What you need to do —
1/ Reproduce the part of the drive mechanism description from "In the illustrated" down to "Figures 3 and 5.".
2/ In the drive mechanism description, which document is given as an example of where such a crank and gear wheel transmission are already known?
3/ Extend the weaving machine drive mechanism description by writing what comes after its last sentence.

Page excerpt —
____
Figures 1, 2, 3, 5 and 6 show the drive mechanism 10 which comprises a gear wheel 12 which can be driven by the gear wheel 8, a crank 13 connected to the gear wheel 12, a fork element 16 assigned to the crank 13 and a cross element 17 assigned to the fork element 16. The cross element 17 is connected to a toothed segment 22 which can drive the drive wheel 14 for the bringer gripper 3 via a gear wheel transmission 18. Such a crank 13 and gear wheel transmission 18 are known, for example, from DE 10346227 A1 . The crank 13 can be connected to the gear wheel 12 via a bearing half 19, illustrated in Figure 6, in an adjustable position, in such a manner that the crank 13 is arranged rotatably to the gear wheel 12. Via a shaft 23 with an axis 43, illustrated in Figure 5, the crank 13 drives the fork element 16, wherein the crank 13 and the fork element 16 are mounted rotatably with respect to one another via the shaft 23. The cross element 17 is driven by the fork element 16 via a shaft 20 with an axis 44, illustrated in Figures 3 and 5, which is mounted in the fork element 16, wherein the fork element 16 and the cross element 17 are mounted rotatably with respect to one another via the shaft 20. The cross element 17 is together with the toothed segment 22 mounted rotatably about a shaft 21 with an axis 45, illustrated in Figure 3, which shaft 21 is arranged transversely with respect to the shaft 20. The shaft 21 is mounted rotatably with respect to a frame 42, wherein the cross element 17 and the frame 42 are mounted rotatably with respect to one another via the shaft 21.
In the illustrated embodiment, the frame 42 can be fixedly attached to the frame (not shown) of the drive mechanism 10 of the weaving machine. In the drive mechanism 10, the axes 43, 44 and 45 of the respective shafts 23, 20 and 21 pass through a common point 36, as is illustrated in Figures 3 and 5.
____
Page text data extracted
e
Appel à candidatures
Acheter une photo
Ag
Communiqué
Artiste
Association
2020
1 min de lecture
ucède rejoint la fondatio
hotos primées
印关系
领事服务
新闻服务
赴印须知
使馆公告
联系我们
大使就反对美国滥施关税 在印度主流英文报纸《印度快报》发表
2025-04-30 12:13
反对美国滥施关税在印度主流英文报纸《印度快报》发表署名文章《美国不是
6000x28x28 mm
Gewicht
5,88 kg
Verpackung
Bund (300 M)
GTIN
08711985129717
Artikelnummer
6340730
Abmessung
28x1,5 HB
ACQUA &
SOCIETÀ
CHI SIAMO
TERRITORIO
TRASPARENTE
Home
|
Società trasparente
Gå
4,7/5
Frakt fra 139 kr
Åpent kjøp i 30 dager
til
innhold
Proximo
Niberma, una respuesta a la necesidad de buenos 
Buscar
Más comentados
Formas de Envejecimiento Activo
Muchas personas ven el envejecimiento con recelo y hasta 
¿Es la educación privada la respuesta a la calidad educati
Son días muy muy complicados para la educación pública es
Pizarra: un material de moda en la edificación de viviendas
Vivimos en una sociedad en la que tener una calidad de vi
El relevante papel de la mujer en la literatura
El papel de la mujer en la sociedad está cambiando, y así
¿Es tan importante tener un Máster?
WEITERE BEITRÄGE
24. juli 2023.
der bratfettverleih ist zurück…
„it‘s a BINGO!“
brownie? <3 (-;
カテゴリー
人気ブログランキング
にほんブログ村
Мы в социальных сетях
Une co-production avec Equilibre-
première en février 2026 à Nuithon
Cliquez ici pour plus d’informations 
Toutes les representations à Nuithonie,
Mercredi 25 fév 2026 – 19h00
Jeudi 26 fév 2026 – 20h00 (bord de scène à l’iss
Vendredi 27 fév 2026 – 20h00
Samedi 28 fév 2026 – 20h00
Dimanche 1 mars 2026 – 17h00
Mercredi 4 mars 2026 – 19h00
____
Written responses —
1/
In the illustrated embodiment, the frame 42 can be fixedly attached to the frame (not shown) of the drive mechanism 10 of the weaving machine. In the drive mechanism 10, the axes 43, 44 and 45 of the respective shafts 23, 20 and 21 pass through a common point 36, as is illustrated in Figures 3 and 5.

2/ DE 10346227 A1

3/
As is illustrated in Figures 7 and 8, the shaft 21 is formed by two axle stubs 56 and 57 which are fitted on the cross element 17 and which can be mounted with respect to the frame 42 via bearings 58, 59, which are illustrated in Figures 3, 5 and 6. In this case, the shaft 20 is formed by two axle stubs 24 and 25 which are fitted on the cross element 17 and which can be mounted with respect to the fork element 16 via bearings. As is illustrated in Figures 3, 5, 6 and 9, the fork element 16 comprises two legs 60 and 61, in which an axle stub 24 or 25 can be mounted, respectively.
As can be seen in Figures 5 and 9, the shaft 23 with axis 43 by means of which the fork element 16 and the crank 13 are mounted rotatably with respect to one another forms an angle 53 which deviates by a few angular degrees from 45°, for example an angle of approximately 48°, with respect to the shaft 20 with axis 44 by means of which the cross element 17 and the fork element 16 are mounted rotatably with respect to one another.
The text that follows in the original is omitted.